Brexit has consequences for an eclectic collection of territories that are attached in different ways to the UK. They are mentioned in the Withdrawal Agreement, and they include

  • Gibraltar (which took part in the Brexit referendum in the UK, and voted overwhelmingly to remain.)
  • the Channel Islands and the Isle of Man
  • the “Sovereign Base Areas” in Cyprus
  • and finally the  “UK Overseas Territories”, a diverse collection, mostly islands, scattered around the world: Anguilla, Bermuda, British Antarctic Territory, British Indian Ocean Territory, British Virgin Islands, Cayman Islands, Falkland Islands, Montserrat, Pitcairn, Saint Helena, Ascension and Tristan da Cunha, South Georgia and the South Sandwich Islands, and Turks and Caicos Islands.

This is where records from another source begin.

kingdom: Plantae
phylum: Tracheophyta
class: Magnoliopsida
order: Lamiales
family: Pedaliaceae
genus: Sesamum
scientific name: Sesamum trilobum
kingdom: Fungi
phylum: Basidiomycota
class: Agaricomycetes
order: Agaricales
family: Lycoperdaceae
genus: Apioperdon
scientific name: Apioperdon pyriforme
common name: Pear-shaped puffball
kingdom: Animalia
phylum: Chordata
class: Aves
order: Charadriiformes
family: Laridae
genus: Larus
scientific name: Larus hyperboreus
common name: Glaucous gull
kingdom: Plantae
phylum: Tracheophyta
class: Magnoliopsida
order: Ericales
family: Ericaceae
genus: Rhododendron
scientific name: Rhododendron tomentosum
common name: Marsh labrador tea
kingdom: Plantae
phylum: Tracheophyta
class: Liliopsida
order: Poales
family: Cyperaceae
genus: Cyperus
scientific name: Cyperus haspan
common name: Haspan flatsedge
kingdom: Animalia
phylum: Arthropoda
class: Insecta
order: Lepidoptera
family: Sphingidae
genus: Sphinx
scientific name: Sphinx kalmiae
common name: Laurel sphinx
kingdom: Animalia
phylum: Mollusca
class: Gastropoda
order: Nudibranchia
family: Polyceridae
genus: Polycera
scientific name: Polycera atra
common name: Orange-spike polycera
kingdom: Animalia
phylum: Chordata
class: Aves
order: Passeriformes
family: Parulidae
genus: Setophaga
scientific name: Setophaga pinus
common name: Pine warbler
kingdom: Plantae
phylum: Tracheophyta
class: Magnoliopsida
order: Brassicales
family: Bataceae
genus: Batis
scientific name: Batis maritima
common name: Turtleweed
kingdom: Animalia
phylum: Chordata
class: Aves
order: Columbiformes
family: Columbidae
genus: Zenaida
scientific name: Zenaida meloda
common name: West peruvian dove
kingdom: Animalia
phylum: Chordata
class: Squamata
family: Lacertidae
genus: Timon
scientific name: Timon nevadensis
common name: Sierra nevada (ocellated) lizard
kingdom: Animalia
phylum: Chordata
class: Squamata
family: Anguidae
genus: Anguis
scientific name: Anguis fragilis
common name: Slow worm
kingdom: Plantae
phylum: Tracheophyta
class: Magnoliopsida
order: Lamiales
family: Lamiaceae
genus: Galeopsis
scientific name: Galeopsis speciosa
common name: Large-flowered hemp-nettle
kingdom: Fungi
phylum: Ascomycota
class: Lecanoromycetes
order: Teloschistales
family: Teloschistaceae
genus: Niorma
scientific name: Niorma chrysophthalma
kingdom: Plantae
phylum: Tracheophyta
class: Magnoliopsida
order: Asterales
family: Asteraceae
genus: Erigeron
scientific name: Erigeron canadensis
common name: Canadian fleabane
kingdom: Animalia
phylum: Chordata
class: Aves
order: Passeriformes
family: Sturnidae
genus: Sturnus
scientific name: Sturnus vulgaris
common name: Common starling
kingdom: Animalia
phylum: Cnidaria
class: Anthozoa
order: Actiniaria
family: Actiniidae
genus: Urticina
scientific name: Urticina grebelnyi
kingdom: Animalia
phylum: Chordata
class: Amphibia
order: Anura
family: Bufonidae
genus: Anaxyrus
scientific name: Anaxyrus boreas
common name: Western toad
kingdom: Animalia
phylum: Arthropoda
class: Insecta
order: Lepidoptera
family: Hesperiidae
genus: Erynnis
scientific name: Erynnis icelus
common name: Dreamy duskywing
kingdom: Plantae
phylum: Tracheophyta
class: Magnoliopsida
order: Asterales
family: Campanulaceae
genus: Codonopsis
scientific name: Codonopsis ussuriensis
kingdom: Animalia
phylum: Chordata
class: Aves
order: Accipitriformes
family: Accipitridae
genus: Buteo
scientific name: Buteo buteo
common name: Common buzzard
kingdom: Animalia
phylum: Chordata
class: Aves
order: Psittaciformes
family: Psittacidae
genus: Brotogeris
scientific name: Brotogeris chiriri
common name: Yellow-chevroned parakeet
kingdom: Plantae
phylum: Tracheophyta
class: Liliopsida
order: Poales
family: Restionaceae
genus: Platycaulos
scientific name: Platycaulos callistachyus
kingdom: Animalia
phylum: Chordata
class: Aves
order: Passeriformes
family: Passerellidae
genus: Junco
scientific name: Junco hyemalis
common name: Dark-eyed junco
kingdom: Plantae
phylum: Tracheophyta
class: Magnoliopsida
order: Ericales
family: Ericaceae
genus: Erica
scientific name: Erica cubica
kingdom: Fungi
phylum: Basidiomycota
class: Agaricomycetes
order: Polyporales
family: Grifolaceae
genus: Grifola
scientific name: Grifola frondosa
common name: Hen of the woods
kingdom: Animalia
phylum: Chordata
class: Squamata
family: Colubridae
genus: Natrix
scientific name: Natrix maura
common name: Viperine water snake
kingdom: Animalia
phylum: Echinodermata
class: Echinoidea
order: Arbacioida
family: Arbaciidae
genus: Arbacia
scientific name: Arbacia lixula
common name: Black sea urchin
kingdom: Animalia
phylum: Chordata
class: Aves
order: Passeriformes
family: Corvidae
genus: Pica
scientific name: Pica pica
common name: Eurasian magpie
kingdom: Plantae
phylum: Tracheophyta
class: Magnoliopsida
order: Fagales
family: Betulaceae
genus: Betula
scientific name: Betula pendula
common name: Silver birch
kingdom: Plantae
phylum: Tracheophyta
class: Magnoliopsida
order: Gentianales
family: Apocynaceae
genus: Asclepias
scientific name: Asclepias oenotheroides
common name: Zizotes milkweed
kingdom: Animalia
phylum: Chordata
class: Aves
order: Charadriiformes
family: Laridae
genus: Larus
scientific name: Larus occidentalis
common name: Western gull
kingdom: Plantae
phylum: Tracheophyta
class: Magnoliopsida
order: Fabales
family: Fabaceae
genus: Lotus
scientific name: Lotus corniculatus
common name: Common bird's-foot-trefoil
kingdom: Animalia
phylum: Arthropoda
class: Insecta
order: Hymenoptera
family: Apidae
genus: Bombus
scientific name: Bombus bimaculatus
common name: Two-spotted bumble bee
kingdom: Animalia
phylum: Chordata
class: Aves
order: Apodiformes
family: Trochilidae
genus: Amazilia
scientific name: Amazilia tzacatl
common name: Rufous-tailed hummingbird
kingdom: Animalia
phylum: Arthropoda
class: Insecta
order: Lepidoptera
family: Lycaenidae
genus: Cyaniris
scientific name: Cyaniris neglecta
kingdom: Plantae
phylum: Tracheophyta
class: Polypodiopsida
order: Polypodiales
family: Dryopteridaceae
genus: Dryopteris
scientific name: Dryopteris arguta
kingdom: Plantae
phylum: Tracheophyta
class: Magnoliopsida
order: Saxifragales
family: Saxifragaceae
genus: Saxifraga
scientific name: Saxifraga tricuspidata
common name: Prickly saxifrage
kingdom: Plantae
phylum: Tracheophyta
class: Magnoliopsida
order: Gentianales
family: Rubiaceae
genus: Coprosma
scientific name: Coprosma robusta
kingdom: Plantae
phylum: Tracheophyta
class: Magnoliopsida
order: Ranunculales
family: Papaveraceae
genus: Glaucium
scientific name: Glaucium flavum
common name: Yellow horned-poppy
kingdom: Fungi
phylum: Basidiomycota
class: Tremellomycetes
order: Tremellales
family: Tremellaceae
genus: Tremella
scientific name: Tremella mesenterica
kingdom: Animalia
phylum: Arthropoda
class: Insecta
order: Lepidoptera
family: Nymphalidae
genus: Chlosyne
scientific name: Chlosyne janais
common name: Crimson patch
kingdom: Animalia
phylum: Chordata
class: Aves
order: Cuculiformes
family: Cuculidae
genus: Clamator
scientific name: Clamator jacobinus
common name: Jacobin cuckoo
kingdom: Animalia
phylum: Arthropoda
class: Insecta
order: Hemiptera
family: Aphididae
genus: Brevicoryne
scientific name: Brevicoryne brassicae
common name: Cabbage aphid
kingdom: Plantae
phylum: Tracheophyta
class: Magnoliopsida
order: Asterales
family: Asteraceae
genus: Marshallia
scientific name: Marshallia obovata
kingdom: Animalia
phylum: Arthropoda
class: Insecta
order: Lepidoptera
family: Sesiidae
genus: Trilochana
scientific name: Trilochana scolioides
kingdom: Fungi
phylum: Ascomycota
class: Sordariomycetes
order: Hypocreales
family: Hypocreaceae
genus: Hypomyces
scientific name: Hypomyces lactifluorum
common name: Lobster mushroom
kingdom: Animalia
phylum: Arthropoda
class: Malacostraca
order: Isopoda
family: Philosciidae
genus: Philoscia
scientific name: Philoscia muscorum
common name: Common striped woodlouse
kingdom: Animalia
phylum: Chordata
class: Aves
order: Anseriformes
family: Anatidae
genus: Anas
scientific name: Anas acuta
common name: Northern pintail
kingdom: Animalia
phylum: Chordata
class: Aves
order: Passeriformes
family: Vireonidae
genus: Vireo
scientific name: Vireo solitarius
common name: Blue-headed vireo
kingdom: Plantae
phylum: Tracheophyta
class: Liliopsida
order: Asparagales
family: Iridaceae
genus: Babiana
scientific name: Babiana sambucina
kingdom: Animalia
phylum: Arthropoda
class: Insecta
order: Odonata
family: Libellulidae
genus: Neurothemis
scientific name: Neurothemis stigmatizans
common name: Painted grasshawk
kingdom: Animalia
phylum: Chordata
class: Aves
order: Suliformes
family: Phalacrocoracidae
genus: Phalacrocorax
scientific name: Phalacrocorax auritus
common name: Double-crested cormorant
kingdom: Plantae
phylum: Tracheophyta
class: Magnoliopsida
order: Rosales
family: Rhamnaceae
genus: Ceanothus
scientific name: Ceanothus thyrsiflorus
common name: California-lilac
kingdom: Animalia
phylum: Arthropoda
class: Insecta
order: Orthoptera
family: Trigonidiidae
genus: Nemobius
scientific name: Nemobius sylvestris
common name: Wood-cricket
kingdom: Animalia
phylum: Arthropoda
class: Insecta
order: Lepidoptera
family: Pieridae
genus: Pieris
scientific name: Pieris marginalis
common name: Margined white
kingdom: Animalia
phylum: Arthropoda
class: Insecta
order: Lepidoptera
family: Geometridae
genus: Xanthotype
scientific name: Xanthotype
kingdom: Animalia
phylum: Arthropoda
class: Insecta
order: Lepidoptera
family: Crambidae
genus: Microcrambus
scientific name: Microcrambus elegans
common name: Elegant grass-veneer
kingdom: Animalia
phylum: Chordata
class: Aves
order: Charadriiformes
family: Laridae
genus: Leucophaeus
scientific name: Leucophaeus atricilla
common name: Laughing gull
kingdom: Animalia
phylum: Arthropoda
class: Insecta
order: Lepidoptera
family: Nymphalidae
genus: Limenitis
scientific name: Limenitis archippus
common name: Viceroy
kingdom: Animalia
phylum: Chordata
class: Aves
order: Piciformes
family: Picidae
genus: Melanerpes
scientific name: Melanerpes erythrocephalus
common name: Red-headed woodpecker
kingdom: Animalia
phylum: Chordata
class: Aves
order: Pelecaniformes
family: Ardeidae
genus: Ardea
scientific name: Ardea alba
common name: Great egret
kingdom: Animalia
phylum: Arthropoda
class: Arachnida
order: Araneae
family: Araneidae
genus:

Many of the UK Overseas Territories have benefited from the European Development Fund, but they will no longer have access to it after current commitments have been implemented. Some of these entities have tiny populations: Pitcairn, for instance, has a population of 50. Others, such as the Cayman Islands and Bermuda, are prosperous.

But when they have economies in a real sense, they are dependent on two main industries, financial services and tourism. Financial services are now the subject of growing international scrutiny. The UK territories are not independent sovereign countries and do not have a seat at the table in international negotiations., and the UK in the future may not be either as able or as willing to defend their interests.  Of course, financial services in a tropical island may be seen as just a way of working from home, when the home is sunny and sweet. But they are in competition with other attractive but less remote locations, and the outlook must surely be rather gloomy, given the slow but steady shift in international governance, international tax policy, and public opinion.

As for tourism, the territories are dependent on air and sea links, the latter often involving cruise ships. Both these forms of transport at present benefit globally from a bizarre exemption from fuel taxation. This will surely change.